## WHAT IS REQUIRED
In the data below, which lines hold the word "обыкновенного"? Copy them.

## DATA PROVIDED
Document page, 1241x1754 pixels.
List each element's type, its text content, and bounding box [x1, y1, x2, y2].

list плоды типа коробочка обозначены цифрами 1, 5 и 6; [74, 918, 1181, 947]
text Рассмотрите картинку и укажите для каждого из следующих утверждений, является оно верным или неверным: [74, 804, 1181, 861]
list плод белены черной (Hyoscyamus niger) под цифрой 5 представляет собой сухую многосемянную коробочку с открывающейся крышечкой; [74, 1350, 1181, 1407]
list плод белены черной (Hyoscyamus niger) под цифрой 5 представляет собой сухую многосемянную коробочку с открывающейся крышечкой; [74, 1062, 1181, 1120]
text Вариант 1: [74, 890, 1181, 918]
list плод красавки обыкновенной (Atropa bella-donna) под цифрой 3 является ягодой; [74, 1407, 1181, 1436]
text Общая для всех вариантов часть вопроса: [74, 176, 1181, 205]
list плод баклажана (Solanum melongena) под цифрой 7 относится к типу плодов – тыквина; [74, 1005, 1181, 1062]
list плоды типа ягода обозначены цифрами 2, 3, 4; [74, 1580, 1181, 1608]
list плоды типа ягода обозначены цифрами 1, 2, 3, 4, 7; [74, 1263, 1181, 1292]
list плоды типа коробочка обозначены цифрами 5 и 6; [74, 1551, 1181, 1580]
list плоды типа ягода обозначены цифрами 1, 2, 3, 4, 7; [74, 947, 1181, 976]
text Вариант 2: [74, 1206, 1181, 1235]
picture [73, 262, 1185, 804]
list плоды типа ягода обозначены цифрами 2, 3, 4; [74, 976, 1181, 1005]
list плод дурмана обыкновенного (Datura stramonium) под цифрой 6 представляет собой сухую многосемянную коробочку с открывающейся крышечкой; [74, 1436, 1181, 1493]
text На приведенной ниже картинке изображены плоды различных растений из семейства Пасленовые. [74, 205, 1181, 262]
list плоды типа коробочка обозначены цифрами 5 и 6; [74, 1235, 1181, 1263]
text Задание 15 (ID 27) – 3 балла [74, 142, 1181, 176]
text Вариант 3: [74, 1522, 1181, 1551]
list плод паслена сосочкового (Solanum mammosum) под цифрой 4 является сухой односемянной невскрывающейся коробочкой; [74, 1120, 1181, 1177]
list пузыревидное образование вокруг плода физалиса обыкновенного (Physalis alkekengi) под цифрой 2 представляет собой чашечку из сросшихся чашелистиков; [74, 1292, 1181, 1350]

## WRITTEN ANSWER
list плод дурмана обыкновенного (Datura stramonium) под цифрой 6 представляет собой сухую многосемянную коробочку с открывающейся крышечкой; [74, 1436, 1181, 1493]
list пузыревидное образование вокруг плода физалиса обыкновенного (Physalis alkekengi) под цифрой 2 представляет собой чашечку из сросшихся чашелистиков; [74, 1292, 1181, 1350]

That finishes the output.